For languages without built-in support or if you want to use your own corpus, you can create a custom corpus file for use with Jiwar.

Custom Corpus Requirements

  1. File Format: CSV or Excel (.xlsx)

  2. Minimum Required Columns: - word: The word in the target language

  3. Optional Columns for Frequency Information: - frequency_*: Columns starting with “frequency_” will be used for neighborhood frequency calculations

Steps to Create a Custom Corpus

  1. Prepare your word list in the target language.

  2. Create a CSV or Excel file with at least a ‘word’ column.

  3. If available, add frequency information in columns starting with ‘frequency_’.

  4. Save the file in the data/corpus/user_loaded/ directory of your Jiwar installation.

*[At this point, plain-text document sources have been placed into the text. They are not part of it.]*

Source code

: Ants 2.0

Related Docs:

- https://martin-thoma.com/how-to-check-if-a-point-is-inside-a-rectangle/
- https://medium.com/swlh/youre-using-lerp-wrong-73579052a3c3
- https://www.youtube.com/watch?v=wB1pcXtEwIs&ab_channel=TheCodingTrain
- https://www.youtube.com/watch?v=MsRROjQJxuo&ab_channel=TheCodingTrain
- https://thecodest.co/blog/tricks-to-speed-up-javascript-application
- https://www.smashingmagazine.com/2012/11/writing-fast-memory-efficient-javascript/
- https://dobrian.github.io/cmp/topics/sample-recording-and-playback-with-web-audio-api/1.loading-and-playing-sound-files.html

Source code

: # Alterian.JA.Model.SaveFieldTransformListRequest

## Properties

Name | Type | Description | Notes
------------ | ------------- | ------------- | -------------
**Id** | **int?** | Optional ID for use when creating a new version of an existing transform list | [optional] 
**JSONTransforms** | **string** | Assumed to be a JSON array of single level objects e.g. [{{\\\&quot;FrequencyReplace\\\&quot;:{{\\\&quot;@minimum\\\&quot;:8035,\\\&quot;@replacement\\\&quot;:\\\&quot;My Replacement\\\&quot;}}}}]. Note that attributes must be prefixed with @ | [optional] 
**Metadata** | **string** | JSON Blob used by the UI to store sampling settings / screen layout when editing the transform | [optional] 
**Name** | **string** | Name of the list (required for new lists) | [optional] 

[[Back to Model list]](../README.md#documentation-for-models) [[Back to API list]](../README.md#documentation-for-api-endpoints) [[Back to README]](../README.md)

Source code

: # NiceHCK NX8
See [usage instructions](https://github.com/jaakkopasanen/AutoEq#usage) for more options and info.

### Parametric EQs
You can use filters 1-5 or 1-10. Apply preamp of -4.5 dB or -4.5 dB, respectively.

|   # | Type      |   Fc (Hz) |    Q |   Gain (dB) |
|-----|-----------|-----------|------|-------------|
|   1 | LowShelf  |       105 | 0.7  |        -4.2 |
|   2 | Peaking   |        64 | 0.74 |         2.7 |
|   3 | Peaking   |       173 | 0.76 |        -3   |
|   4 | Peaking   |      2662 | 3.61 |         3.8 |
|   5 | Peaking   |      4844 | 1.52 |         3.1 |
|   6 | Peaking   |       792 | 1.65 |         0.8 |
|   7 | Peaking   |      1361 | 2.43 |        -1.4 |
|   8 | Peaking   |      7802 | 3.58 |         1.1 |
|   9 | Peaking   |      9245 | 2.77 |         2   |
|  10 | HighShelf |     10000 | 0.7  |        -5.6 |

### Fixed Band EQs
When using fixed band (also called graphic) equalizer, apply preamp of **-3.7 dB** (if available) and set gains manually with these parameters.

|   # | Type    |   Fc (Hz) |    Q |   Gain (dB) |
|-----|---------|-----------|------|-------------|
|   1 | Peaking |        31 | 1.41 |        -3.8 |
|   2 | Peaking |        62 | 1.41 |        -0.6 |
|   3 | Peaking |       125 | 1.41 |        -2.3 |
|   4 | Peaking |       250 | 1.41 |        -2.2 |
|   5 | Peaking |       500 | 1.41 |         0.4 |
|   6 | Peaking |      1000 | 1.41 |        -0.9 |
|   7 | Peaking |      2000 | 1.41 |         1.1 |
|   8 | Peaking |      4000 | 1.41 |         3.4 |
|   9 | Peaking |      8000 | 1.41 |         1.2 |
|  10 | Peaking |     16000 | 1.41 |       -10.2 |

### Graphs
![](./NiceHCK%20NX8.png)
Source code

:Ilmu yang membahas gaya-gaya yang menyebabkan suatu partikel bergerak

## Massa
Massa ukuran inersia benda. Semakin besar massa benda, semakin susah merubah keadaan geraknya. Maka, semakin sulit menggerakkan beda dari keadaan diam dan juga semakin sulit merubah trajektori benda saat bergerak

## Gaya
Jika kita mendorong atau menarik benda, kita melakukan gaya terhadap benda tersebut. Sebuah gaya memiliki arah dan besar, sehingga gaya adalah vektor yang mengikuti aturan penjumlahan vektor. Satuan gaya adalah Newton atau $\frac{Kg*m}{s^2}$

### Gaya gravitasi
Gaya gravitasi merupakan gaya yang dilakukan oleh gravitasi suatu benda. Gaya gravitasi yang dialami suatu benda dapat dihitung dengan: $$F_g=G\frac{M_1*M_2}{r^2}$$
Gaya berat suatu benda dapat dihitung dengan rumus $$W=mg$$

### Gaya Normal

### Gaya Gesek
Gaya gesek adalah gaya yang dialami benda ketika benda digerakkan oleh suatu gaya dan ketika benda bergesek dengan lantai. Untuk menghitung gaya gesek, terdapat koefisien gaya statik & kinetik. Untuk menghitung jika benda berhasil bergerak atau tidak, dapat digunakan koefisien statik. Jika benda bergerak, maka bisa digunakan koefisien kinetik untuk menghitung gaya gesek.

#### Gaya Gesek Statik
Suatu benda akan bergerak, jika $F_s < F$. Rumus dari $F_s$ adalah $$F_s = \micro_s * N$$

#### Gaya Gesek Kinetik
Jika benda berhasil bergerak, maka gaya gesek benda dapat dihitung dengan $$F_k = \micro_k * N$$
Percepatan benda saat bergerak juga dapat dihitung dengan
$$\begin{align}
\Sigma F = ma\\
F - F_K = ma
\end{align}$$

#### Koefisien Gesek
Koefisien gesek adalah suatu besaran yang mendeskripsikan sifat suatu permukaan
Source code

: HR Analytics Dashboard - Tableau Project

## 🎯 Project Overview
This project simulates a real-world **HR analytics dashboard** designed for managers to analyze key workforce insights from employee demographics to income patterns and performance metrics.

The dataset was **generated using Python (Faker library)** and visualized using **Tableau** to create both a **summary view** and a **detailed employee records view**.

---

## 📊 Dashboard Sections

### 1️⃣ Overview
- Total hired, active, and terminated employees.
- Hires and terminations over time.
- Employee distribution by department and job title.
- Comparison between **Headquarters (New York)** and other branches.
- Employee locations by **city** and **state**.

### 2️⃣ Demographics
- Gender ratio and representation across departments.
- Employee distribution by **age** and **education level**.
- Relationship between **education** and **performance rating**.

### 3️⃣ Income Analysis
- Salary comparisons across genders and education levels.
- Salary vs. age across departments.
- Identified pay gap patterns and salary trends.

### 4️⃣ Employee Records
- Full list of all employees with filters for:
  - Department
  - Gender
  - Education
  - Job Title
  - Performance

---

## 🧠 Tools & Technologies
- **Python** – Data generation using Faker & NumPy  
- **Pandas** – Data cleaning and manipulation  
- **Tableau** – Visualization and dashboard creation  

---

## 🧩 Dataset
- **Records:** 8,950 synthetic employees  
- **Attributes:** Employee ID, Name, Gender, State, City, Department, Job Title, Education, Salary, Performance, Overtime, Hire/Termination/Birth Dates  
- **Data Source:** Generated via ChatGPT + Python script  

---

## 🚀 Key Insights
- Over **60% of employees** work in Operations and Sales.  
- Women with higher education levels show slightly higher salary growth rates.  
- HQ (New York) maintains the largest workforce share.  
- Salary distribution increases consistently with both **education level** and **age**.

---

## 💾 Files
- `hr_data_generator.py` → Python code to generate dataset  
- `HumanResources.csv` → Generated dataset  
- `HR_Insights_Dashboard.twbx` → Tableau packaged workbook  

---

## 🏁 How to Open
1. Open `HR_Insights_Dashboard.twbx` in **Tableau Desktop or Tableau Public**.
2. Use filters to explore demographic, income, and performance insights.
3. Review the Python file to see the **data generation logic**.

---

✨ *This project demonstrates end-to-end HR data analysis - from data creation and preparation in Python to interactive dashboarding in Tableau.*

Example Custom Corpus Structure

word,frequency_count,frequency_per_million
apple,1000,50.5
banana,800,40.2
cherry,600,30.1
...

Using a Custom Corpus with Jiwar

  1. Place your custom corpus file in the data/corpus/user_loaded/ directory.

  2. Run Jiwar as usual: python jiwar.py

  3. When prompted, enter the name of your custom corpus file.

  4. Proceed with your analysis as normal.

Note: If a built-in corpus is available for your chosen language, Jiwar will ask if you want to use it or your custom corpus.

Tips for Custom Corpora

  • Ensure your corpus is representative of the language or specific domain you’re studying.

  • The larger the corpus, the more accurate the neighborhood measures will be.

  • If you’re using a custom corpus for a language with a built-in corpus, consider comparing results to validate your custom corpus.

  • For languages without built-in IPA support, you may need to provide IPA transcriptions in your custom corpus for phonological and phonographic measures.